Se davvero vogliamo una Svizzera migliore sotto il profilo del territorio, è necessario un miglior impegno da parte di alcuni attori. La Confederazione deve comprendere e riflettere la realtà di una «quasi città-Stato» dinamica in questo confuso e scomodo Ventunesimo secolo. I Cantoni devono pensare in termini di grandi aree geografiche realistiche e non devono fermarsi davanti ai confini cantonali. I Comuni devono finalmente elaborare loro stessi le proprie idee, visioni e immagini di come vogliamo vivere insieme in zone miste residenziali e lavorative, anche con funzioni difficili.

Tra l’altro, se la popolazione svizzera dovesse ristagnare o addirittura diminuire, il Paese avrebbe ugualmente bisogno di molte di queste superfici poiché in quel caso dovrebbe essere più efficiente, sostenibile e resiliente per poter garantire il benessere anche in un contesto di stagnazione o di recessione.
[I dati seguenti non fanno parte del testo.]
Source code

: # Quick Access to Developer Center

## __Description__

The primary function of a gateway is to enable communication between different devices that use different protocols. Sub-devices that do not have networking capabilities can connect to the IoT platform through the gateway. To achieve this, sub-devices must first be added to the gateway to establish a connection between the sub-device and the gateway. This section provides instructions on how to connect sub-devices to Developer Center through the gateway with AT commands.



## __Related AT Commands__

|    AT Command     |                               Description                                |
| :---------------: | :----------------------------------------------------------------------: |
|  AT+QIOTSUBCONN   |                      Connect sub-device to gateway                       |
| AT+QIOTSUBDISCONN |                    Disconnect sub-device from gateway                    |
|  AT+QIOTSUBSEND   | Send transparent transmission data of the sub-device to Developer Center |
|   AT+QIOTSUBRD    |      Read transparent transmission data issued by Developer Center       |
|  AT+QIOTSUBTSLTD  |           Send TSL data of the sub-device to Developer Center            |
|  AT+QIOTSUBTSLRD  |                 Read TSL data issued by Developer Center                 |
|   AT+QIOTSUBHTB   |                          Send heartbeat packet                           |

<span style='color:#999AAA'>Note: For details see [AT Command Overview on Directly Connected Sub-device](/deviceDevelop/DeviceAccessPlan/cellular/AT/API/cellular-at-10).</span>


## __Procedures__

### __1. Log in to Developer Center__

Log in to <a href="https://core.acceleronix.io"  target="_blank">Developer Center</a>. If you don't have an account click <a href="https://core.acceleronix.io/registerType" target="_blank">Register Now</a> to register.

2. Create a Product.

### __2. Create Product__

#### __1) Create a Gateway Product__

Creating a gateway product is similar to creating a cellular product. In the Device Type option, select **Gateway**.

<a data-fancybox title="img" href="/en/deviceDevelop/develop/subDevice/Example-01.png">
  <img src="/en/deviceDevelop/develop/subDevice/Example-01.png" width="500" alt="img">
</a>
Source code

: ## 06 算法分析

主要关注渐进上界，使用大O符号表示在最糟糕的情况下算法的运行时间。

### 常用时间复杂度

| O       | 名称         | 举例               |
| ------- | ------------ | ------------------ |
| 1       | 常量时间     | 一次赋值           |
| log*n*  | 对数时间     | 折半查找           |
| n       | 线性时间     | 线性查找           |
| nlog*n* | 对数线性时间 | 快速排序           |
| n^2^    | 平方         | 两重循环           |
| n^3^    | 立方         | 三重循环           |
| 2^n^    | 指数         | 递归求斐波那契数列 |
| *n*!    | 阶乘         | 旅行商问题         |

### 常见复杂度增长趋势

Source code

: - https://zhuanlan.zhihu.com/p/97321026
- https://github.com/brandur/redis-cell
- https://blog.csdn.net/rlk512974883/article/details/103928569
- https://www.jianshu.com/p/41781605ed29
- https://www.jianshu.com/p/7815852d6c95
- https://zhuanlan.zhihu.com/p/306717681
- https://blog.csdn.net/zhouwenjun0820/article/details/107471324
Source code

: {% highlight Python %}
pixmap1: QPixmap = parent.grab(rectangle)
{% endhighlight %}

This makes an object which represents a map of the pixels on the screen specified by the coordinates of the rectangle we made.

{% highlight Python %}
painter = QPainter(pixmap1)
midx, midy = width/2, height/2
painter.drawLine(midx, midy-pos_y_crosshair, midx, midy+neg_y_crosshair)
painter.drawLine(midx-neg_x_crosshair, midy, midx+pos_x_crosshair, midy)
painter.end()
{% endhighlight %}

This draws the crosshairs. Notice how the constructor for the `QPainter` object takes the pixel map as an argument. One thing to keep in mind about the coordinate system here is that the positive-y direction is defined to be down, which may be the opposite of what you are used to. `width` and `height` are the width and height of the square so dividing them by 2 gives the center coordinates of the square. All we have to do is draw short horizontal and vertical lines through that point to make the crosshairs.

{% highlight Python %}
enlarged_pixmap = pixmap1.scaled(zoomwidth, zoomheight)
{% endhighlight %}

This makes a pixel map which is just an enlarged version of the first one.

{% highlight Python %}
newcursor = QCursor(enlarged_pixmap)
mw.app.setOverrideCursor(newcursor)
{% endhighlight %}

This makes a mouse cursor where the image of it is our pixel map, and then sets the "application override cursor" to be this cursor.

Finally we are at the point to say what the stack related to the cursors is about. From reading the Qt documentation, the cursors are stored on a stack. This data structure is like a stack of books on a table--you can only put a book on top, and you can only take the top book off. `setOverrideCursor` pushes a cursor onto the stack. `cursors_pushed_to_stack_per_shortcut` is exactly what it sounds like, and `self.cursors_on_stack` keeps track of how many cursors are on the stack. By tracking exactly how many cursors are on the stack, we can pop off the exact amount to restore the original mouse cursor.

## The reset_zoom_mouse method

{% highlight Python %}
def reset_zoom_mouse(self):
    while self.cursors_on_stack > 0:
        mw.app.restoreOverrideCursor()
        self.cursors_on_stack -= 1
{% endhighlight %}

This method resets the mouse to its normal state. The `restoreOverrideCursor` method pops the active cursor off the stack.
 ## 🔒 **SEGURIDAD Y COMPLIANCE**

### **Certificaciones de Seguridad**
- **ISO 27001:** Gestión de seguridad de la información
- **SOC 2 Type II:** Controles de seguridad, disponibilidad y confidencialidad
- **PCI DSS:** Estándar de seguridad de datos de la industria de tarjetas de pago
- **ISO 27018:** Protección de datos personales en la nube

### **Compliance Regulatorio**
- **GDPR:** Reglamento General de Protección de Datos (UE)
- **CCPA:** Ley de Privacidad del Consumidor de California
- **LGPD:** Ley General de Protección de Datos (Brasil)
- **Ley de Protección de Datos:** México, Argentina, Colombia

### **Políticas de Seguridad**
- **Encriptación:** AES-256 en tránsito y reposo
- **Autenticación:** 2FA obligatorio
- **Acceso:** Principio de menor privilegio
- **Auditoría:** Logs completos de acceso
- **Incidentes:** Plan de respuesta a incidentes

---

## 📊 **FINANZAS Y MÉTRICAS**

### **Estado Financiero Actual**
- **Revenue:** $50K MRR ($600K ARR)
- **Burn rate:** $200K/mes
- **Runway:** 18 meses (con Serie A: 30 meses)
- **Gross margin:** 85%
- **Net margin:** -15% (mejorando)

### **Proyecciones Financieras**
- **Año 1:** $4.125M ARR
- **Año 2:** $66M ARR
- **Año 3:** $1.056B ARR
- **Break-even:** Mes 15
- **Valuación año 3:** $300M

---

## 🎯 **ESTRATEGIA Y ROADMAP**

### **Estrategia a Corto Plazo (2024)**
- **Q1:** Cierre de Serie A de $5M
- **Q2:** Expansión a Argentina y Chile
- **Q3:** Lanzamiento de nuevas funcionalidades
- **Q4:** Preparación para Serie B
Dal nuovo Progetto territoriale si evince che la Svizzera ha un’agorafobia istituzionale, una paura della città: decisamente singolare per una nazione fondata sulla volontà e composta in gran parte da ex città-Stato orgogliose della propria indipendenza. Ma la Svizzera di domani dovrà urbanizzare i suoi agglomerati, migliorare notevolmente la pianificazione e la suddivisione in zone, rinunciare in ogni caso ad alcune superfici libere e riconoscere la realtà delle grandi aree necessarie a mobilità, logistica, ricerca e difesa. Paradossalmente, questo ci consentirà anche di proteggere nuovamente molti spazi liberi e spazi naturali. Perseguire una linea e delimitazioni chiare permette di ottenere confini chiari... e di conseguenza di definire il territorio in modo chiaro.

Thomas Sevcik
Thomas Sevcik

Thomas Sevcik, 55, è cofondatore di Arthesia, una società che sviluppa visioni strategiche per imprese, città, Stati e per situazioni particolari. Sevcik è inoltre comproprietario della società di «special situations investment» Xanadu Alpha e coredattore di «Urbanistica», manifesto per una pianificazione del territorio sostenibile.

La versione in tedesco di questo testo è apparsa per la prima volta nel giornale «NZZ am Sonntag».